Future dates to apply for an exemption have also been set out, reflecting the extension of MTD to lower earning landlords, sole traders and self employed from April 2027 onwards.


Anyone in wave one of MTD can apply now but must ensure they do so before the first critical quarterly filing deadline of Friday 7 August.


Failure to apply and have an exemption approved by HMRC by this key date will result in the taxpayer falling into mandatory MTD during the 2026-27 tax year.


Those with qualifying income over £30,000, who are in wave two of MTD for Income Tax effective from 6 April 2027, will be able to start applying for an exemption ‘from summer 2026 onwards’, HMRC confirmed.
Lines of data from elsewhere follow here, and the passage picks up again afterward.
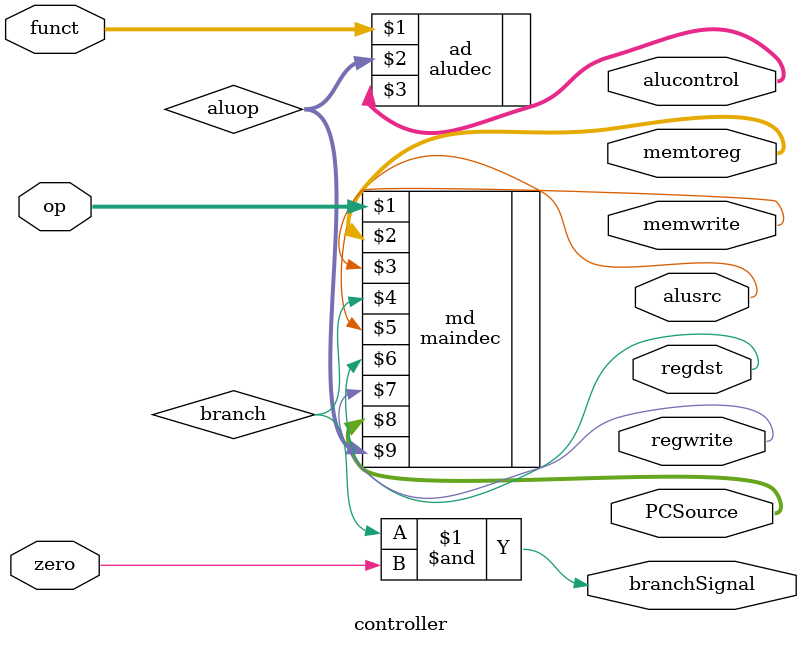
<source format=sv>
`timescale 1ns / 1ps
module controller(input logic[5:0] op, funct,
                  input logic zero,
                  output logic[1:0] memtoreg, 
                  output logic memwrite,
                  output logic branchSignal, alusrc,
                  output logic regdst, regwrite,
                  output logic[1:0] PCSource,
                  output logic[2:0] alucontrol);

   logic[1:0] aluop;
   logic branch;

   maindec md(op, memtoreg, memwrite, branch, alusrc, regdst, regwrite, PCSource, aluop);

   aludec  ad(funct, aluop, alucontrol);

   assign branchSignal = branch & zero;

endmodule
</source>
Wave three for £20,000 plus earners should apply from summer 2027 onwards.


‘If you’ve already signed up and your circumstances have changed, you should apply for an exemption and continue to use Making Tax Digital for Income Tax whilst you wait to hear from us,’ HMRC added.


Agents can apply for exemptions for clients using the agent dedicated line.


In a second separate update to guidance, HMRC confirmed the late payment and filing penalties regime will apply in the normal way to those who have the one-year waiver from MTD, regardless of the fact there will be no penalties for MTD non-compliance in year one only.


HMRC stated: ‘The guidance has been updated to clarify that if you are exempt, you will remain on the current late payment and filing penalties for self assessment. It has also been updated to clarify that you must continue to keep records or supporting documents for self assessment as normal if your application or appeal is not accepted.’